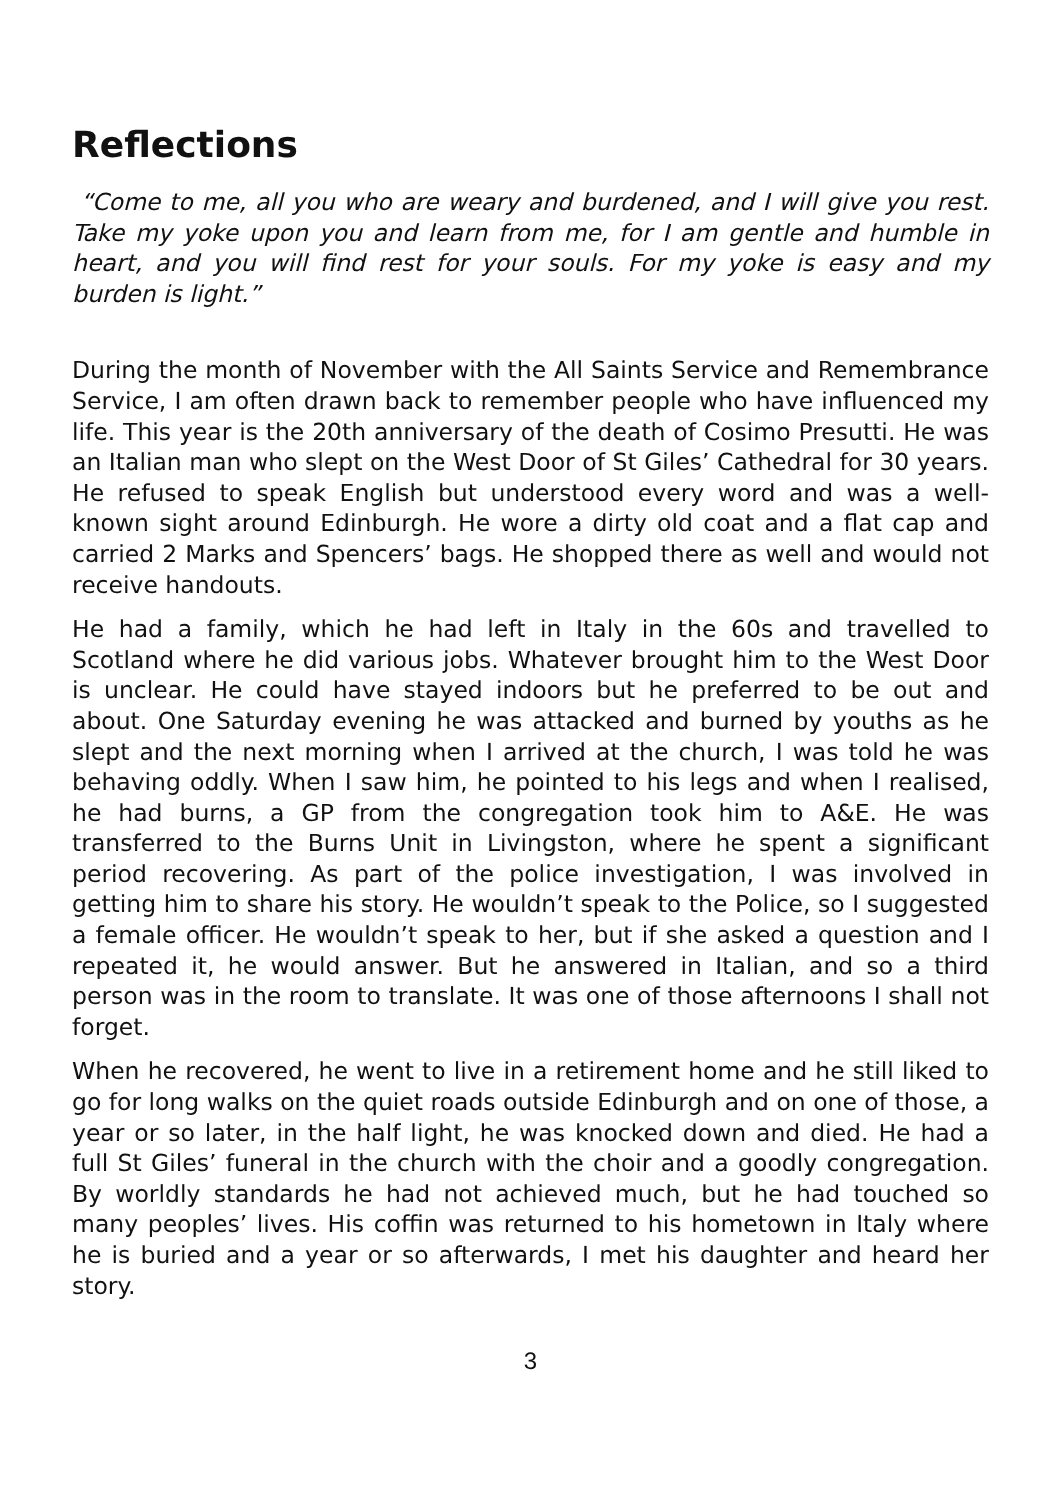Reflections
“Come to me, all you who are weary and burdened, and I will give you rest. Take my yoke upon you and learn from me, for I am gentle and humble in heart, and you will find rest for your souls. For my yoke is easy and my burden is light.”
During the month of November with the All Saints Service and Remembrance Service, I am often drawn back to remember people who have influenced my life. This year is the 20th anniversary of the death of Cosimo Presutti. He was an Italian man who slept on the West Door of St Giles’ Cathedral for 30 years. He refused to speak English but understood every word and was a well-known sight around Edinburgh. He wore a dirty old coat and a flat cap and carried 2 Marks and Spencers’ bags. He shopped there as well and would not receive handouts.
He had a family, which he had left in Italy in the 60s and travelled to Scotland where he did various jobs. Whatever brought him to the West Door is unclear. He could have stayed indoors but he preferred to be out and about. One Saturday evening he was attacked and burned by youths as he slept and the next morning when I arrived at the church, I was told he was behaving oddly. When I saw him, he pointed to his legs and when I realised, he had burns, a GP from the congregation took him to A&E. He was transferred to the Burns Unit in Livingston, where he spent a significant period recovering. As part of the police investigation, I was involved in getting him to share his story. He wouldn’t speak to the Police, so I suggested a female officer. He wouldn’t speak to her, but if she asked a question and I repeated it, he would answer. But he answered in Italian, and so a third person was in the room to translate. It was one of those afternoons I shall not forget.
When he recovered, he went to live in a retirement home and he still liked to go for long walks on the quiet roads outside Edinburgh and on one of those, a year or so later, in the half light, he was knocked down and died. He had a full St Giles’ funeral in the church with the choir and a goodly congregation. By worldly standards he had not achieved much, but he had touched so many peoples’ lives. His coffin was returned to his hometown in Italy where he is buried and a year or so afterwards, I met his daughter and heard her story.
3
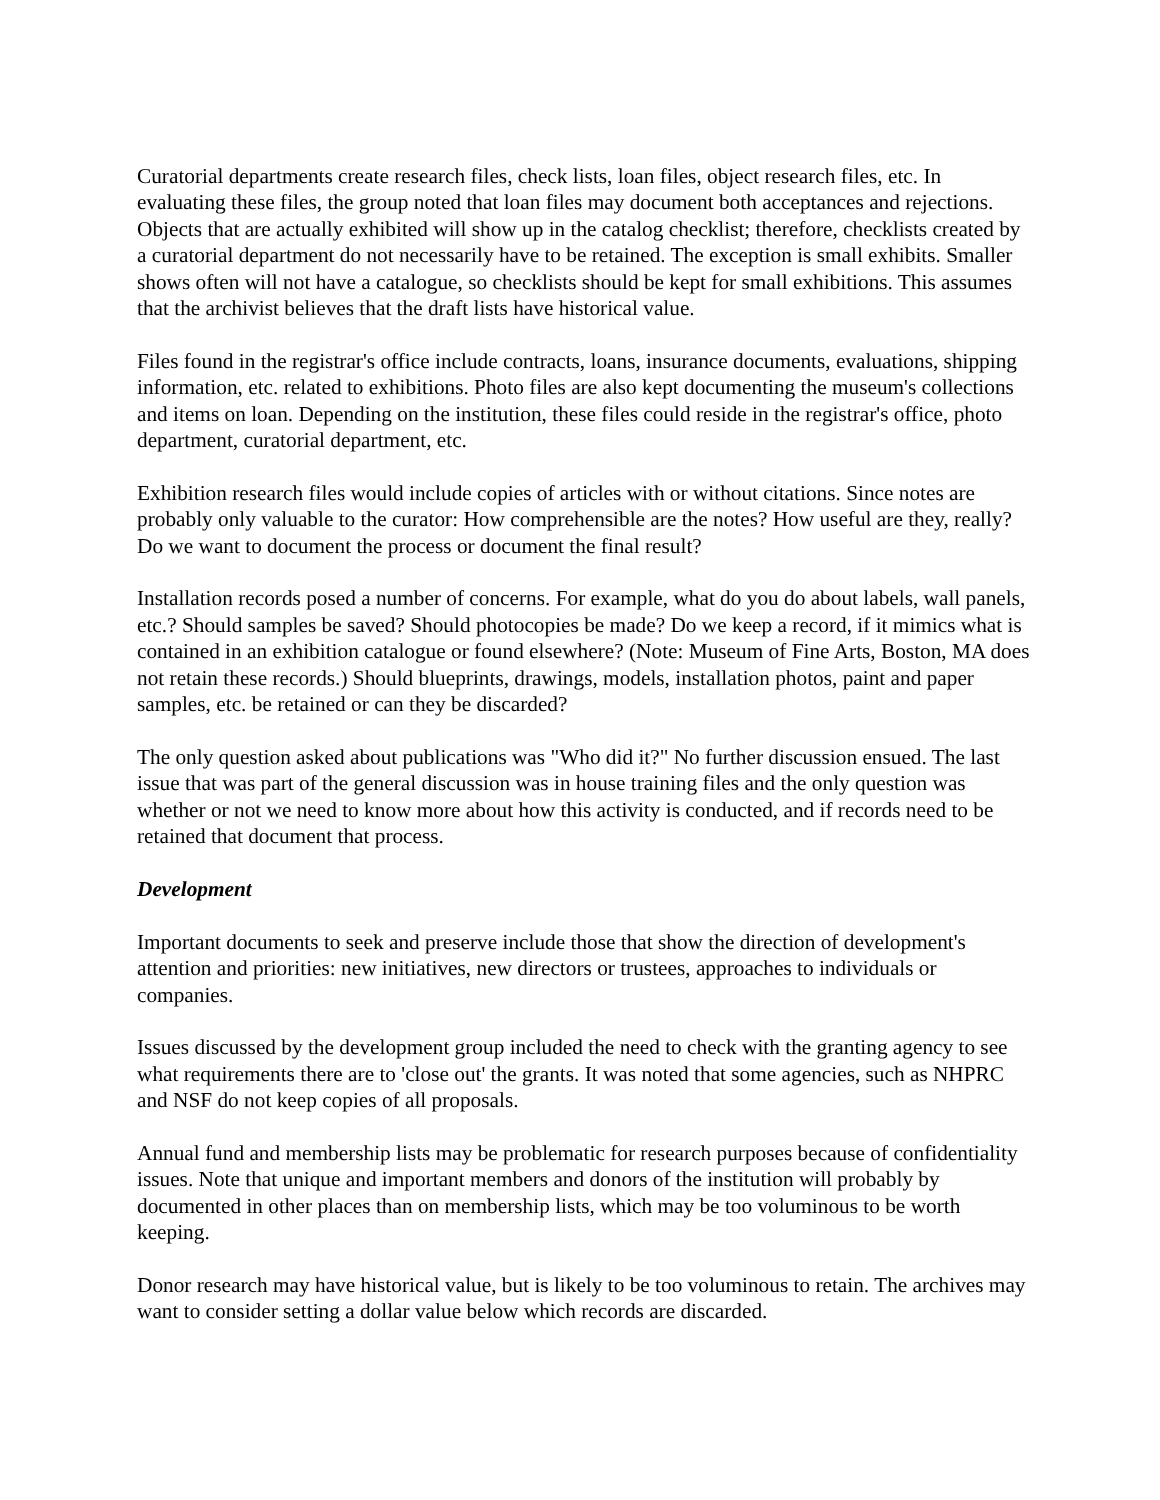Curatorial departments create research files, check lists, loan files, object research files, etc. In evaluating these files, the group noted that loan files may document both acceptances and rejections. Objects that are actually exhibited will show up in the catalog checklist; therefore, checklists created by a curatorial department do not necessarily have to be retained. The exception is small exhibits. Smaller shows often will not have a catalogue, so checklists should be kept for small exhibitions. This assumes that the archivist believes that the draft lists have historical value.
Files found in the registrar's office include contracts, loans, insurance documents, evaluations, shipping information, etc. related to exhibitions. Photo files are also kept documenting the museum's collections and items on loan. Depending on the institution, these files could reside in the registrar's office, photo department, curatorial department, etc.
Exhibition research files would include copies of articles with or without citations. Since notes are probably only valuable to the curator: How comprehensible are the notes? How useful are they, really? Do we want to document the process or document the final result?
Installation records posed a number of concerns. For example, what do you do about labels, wall panels, etc.? Should samples be saved? Should photocopies be made? Do we keep a record, if it mimics what is contained in an exhibition catalogue or found elsewhere? (Note: Museum of Fine Arts, Boston, MA does not retain these records.) Should blueprints, drawings, models, installation photos, paint and paper samples, etc. be retained or can they be discarded?
The only question asked about publications was "Who did it?" No further discussion ensued. The last issue that was part of the general discussion was in house training files and the only question was whether or not we need to know more about how this activity is conducted, and if records need to be retained that document that process.
Development
Important documents to seek and preserve include those that show the direction of development's attention and priorities: new initiatives, new directors or trustees, approaches to individuals or companies.
Issues discussed by the development group included the need to check with the granting agency to see what requirements there are to 'close out' the grants. It was noted that some agencies, such as NHPRC and NSF do not keep copies of all proposals.
Annual fund and membership lists may be problematic for research purposes because of confidentiality issues. Note that unique and important members and donors of the institution will probably by documented in other places than on membership lists, which may be too voluminous to be worth keeping.
Donor research may have historical value, but is likely to be too voluminous to retain. The archives may want to consider setting a dollar value below which records are discarded.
___
# TASK ITEM:
Copy out the lines above that hold the string "speak".

# EXERCISE OUTPUT:
During the month of November with the All Saints Service and Remembrance Service, I am often drawn back to remember people who have influenced my life. This year is the 20th anniversary of the death of Cosimo Presutti. He was an Italian man who slept on the West Door of St Giles’ Cathedral for 30 years. He refused to speak English but understood every word and was a well-known sight around Edinburgh. He wore a dirty old coat and a flat cap and carried 2 Marks and Spencers’ bags. He shopped there as well and would not receive handouts.
He had a family, which he had left in Italy in the 60s and travelled to Scotland where he did various jobs. Whatever brought him to the West Door is unclear. He could have stayed indoors but he preferred to be out and about. One Saturday evening he was attacked and burned by youths as he slept and the next morning when I arrived at the church, I was told he was behaving oddly. When I saw him, he pointed to his legs and when I realised, he had burns, a GP from the congregation took him to A&E. He was transferred to the Burns Unit in Livingston, where he spent a significant period recovering. As part of the police investigation, I was involved in getting him to share his story. He wouldn’t speak to the Police, so I suggested a female officer. He wouldn’t speak to her, but if she asked a question and I repeated it, he would answer. But he answered in Italian, and so a third person was in the room to translate. It was one of those afternoons I shall not forget.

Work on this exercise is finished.